Officer Chris Riley of the Columbus Division of Police has stepped into the role for Clintonville.

He's been with the division for 25 years, serving as a liaison officer in the Franklinton, Easton and North Linden neighborhoods since 1998.

Riley also serves on the board of the Ohio Crime Prevention Association and has held additional assignments in aviation and counterterrorism units in his career.

In his new assignment, being attentive to the needs of the community is key, he said.

"Listening and outlining solutions, actions and processes that address resident and business concerns (is important)," he said. "Success comes in varying levels."

Riley is filling the shoes of Ted Stacy, who previously served in the role.

Clintonville Area Commission chairwoman B.J. White said she has lived in Clintonville for more than 20 years and said Stacy had been the liaison officer for "as long as I can remember."

She said he was replaced briefly by Alesia Zacher, who was brought in from the North Linden neighborhood for only a week before that community demanded she be returned.

But White said she and other leaders are familiar with Riley. She said she found out about his appointment after running into him at a community function.

"I went up to him and said, 'So, are you going to hook us up with a community liaison?' and he threw his business card at me," she said with a laugh.

White said in a community with a low crime rate and few serious incidents, being a police liaison is a community-facing job. She said she hopes Riley can build the same knowledge and rapport with residents as his predecessor.

"The relationship between community and police liaison is that they're able to attach a little more human intervention than calling the emergency line or 311 and letting things kind of happen," she said.

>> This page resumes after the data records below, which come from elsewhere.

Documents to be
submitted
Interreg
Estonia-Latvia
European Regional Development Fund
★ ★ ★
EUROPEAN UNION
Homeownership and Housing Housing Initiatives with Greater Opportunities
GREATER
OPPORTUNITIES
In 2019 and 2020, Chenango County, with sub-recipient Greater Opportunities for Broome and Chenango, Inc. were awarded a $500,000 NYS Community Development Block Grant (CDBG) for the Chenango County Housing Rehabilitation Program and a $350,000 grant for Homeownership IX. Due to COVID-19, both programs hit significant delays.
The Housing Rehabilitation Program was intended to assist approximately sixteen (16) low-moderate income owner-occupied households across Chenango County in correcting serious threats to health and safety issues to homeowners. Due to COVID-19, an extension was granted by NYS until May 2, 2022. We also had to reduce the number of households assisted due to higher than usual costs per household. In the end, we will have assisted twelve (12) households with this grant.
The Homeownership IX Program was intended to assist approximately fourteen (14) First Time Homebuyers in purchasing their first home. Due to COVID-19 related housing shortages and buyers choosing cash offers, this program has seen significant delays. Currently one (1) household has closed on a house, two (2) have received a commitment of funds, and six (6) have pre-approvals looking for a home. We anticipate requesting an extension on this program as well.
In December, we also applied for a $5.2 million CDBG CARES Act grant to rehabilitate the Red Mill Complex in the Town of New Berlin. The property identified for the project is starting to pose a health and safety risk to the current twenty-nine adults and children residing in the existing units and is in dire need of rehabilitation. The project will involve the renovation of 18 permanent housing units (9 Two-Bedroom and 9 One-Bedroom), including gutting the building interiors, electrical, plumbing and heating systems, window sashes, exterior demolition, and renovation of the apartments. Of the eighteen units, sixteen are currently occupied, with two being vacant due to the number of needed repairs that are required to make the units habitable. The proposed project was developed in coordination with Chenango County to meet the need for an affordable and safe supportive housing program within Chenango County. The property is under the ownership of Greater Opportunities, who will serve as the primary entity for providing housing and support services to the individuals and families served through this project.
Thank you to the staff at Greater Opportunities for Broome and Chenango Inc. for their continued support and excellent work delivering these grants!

"They offer a little more human interaction and community engagement. So if we're talking about a crime area or a home with concerns, they know the house number and they already know the scoop."

Riley said "safety involving youth and at-risk populations" is his main priority, but added he needs to conduct an "informal needs assessment" that he hopes is complete later this year.

He said he hopes to be "the link to police and other city resources," and will work with community groups, schools, faith-based organizations and businesses to "develop solutions to crime and quality-of-life concerns."

"(It's about) being able to engage like-minded people to find solutions to problems that are larger than themselves," he said.

"Clintonville has an abundance of skills and intellect that can be tapped as a resource," he said. "The appreciation of prevention and participation is unique."

White said the issues Riley will deal with should be minimal, but she hopes he can become a trusted community asset.

"When you're in a role like this, you begin to hear routine complaints and you're able to kind of attach those complaints to a demographic or a block," she said. "You kind of know that this isn't serious crime or breaking into homes.

"When you talk to people in other communities, you realize how fortunate we are. Maybe there's someone with a sofa on the curb for three days before it gets picked up," she said.

"Aren't we lucky to have that as a complaint? There's really not a whole lot going on."